Exercise: Analyze the graphic and compare with the network diagram of Hamlet

Cultural Analytics

Lev Manovich, http://lab.softwarestudies.com/2008/09/cultural-analytics.html

Read: How to Compare One Million Images (http://softwarestudies.com/cultural_analytics/2011.How_To_Compare_One_Million_Images.pdf)

Discuss: Some details of the project:

  • 1,074,790 manga pages
  • supercomputers
  • visual features
  • feature = numerical value of an image property

Exercise: Analyze the analysis (p.5)

  • argument: tiny sample method vs. large cultural data sets
  • claims: “full spectrum of graphical possibilities” revealed
  • benefits/disadvantages
  • controlled vocabulary / crowd sourcing
  • digital image processing / image plots

Exercise: Google “cultural analytics,” look at image result and analyze

Exercise: Design a project for which cultural analytics would be useful. Think in terms of the large volume of visual information which can be processed. In what circumstances might this be of value?

Exercise: What are the differences and similarities between distant reading and cultural analytics?


Cultural analytics is a phrase used to describe the analysis of very large data sets. Computational tools to analyze big data have to balance the production of patterns, summaries at a large scale, with the capacity to drill down into the data at a small scale. A number of “digging into data” projects have made large repositories of cultural materials more useful through faceted search and customizable browsing interface.
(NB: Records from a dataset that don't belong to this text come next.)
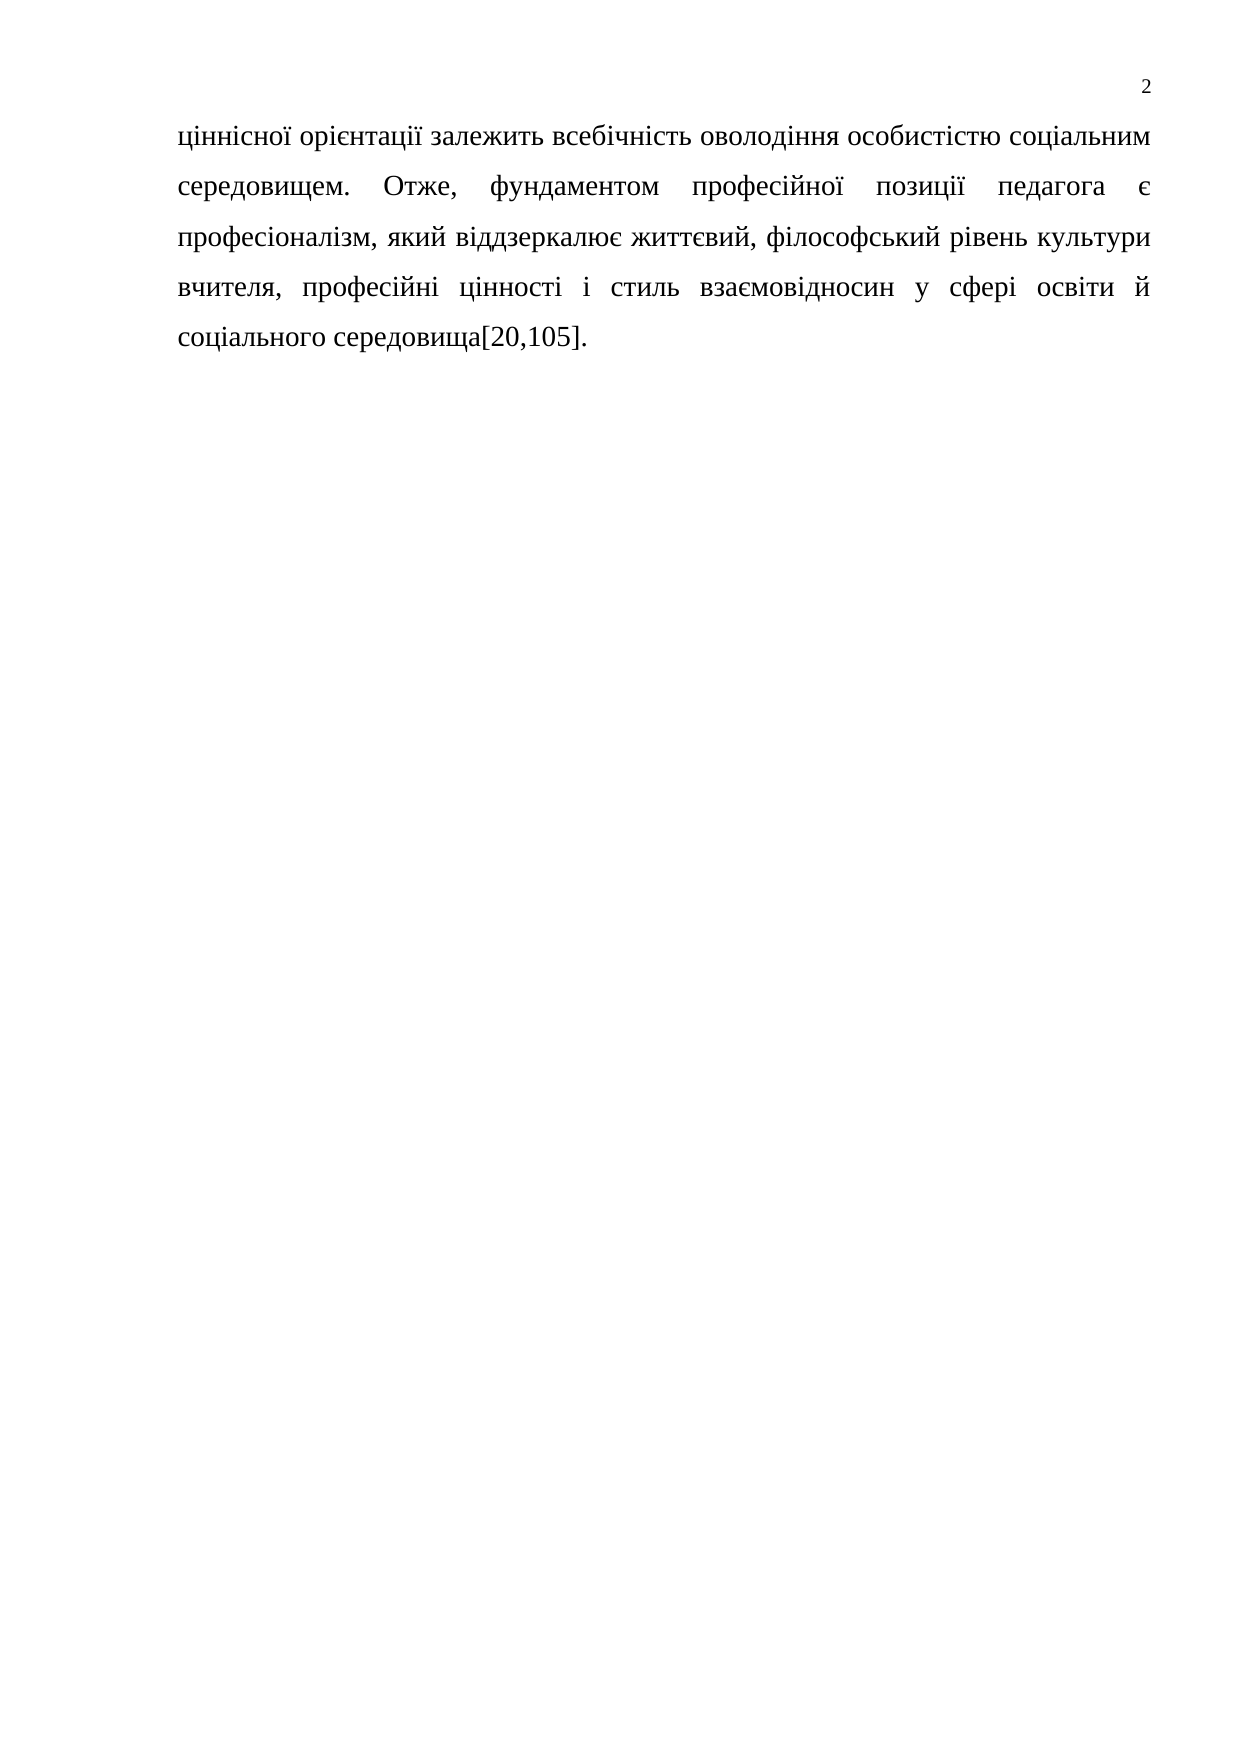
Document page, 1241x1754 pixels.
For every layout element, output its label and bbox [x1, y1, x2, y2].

text [177, 118, 1152, 353]
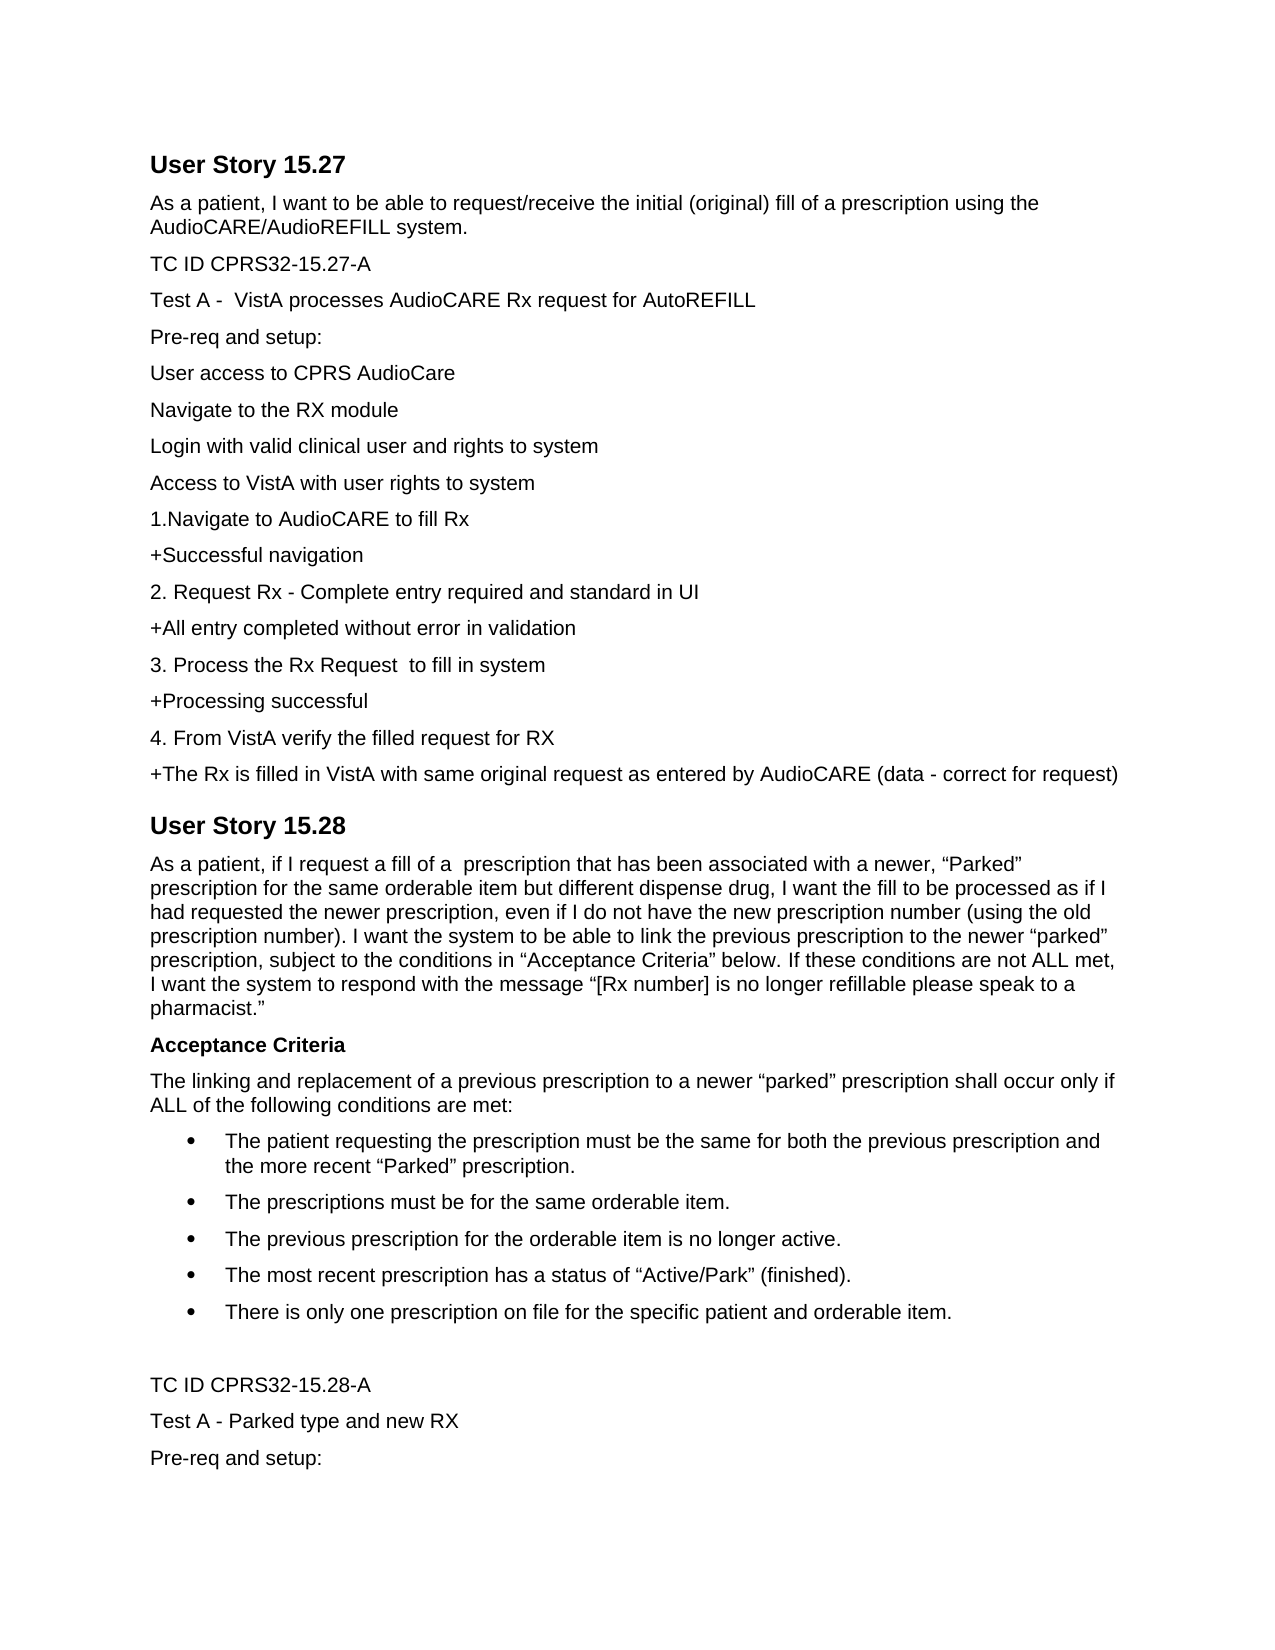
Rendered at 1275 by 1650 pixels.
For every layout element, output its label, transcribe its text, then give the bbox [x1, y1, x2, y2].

list There is only one prescription on file for the specific patient and orderable item. [187, 1299, 1125, 1324]
text The linking and replacement of a previous prescription to a newer “parked” prescription shall occur only if ALL of the following conditions are met: [150, 1069, 1125, 1117]
text +Processing successful [150, 689, 1125, 713]
text Pre-req and setup: [150, 1446, 1125, 1469]
text 3. Process the Rx Request to fill in system [150, 653, 1125, 677]
text Pre-req and setup: [150, 324, 1125, 348]
subtitle User Story 15.27 [150, 150, 1125, 179]
text +Successful navigation [150, 543, 1125, 567]
text Test A - Parked type and new RX [150, 1409, 1125, 1433]
text TC ID CPRS32-15.28-A [150, 1373, 1125, 1397]
text TC ID CPRS32-15.27-A [150, 252, 1125, 276]
subtitle User Story 15.28 [150, 811, 1125, 840]
list The previous prescription for the orderable item is no longer active. [187, 1226, 1125, 1251]
list The patient requesting the prescription must be the same for both the previous prescription and the more recent “Parked” prescription. [187, 1129, 1125, 1177]
text 4. From VistA verify the filled request for RX [150, 726, 1125, 749]
text +All entry completed without error in validation [150, 616, 1125, 640]
list The prescriptions must be for the same orderable item. [187, 1190, 1125, 1214]
text User access to CPRS AudioCare [150, 361, 1125, 385]
text Test A - VistA processes AudioCARE Rx request for AutoREFILL [150, 288, 1125, 312]
text As a patient, I want to be able to request/receive the initial (original) fill of a prescription using the AudioCARE/AudioREFILL system. [150, 191, 1125, 239]
text Navigate to the RX module [150, 397, 1125, 421]
text +The Rx is filled in VistA with same original request as entered by AudioCARE (data - correct for request) [150, 762, 1125, 786]
list The most recent prescription has a status of “Active/Park” (finished). [187, 1263, 1125, 1287]
text As a patient, if I request a fill of a prescription that has been associated with a newer, “Parked” prescription for the same orderable item but different dispense drug, I want the fill to be processed as if I had requested the newer prescription, even if I do not have the new prescription number (using the old prescription number). I want the system to be able to link the previous prescription to the newer “parked” prescription, subject to the conditions in “Acceptance Criteria” below. If these conditions are not ALL met, I want the system to respond with the message “[Rx number] is no longer refillable please speak to a pharmacist.” [150, 852, 1125, 1020]
text Acceptance Criteria [150, 1032, 1125, 1056]
text 2. Request Rx - Complete entry required and standard in UI [150, 580, 1125, 604]
text Login with valid clinical user and rights to system [150, 434, 1125, 458]
text Access to VistA with user rights to system [150, 470, 1125, 494]
text 1.Navigate to AudioCARE to fill Rx [150, 507, 1125, 531]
Distant reading is a combination of text analysis and other data mining performed on metadata or other available information. Natural language processing applications can summarize the contents of a large corpus of texts. Data mining techniques can show other patterns at a scale that is beyond the capacity of human processing (e.g. How many times does the word “prejudice” appear in 200,000 hours of newscasts?). The term distant reading is created in opposition to the notion of “close reading” that is at the heart of humanistic interpretation through careful attention to the composition and meaning of texts (or images or musical works).

  1. What are the basic components of a network? How are they defined? How do they translate into a data structure?
  2. What is meant by ‘connectivity’ and what are the limits of the ways network definitions represent actual situations?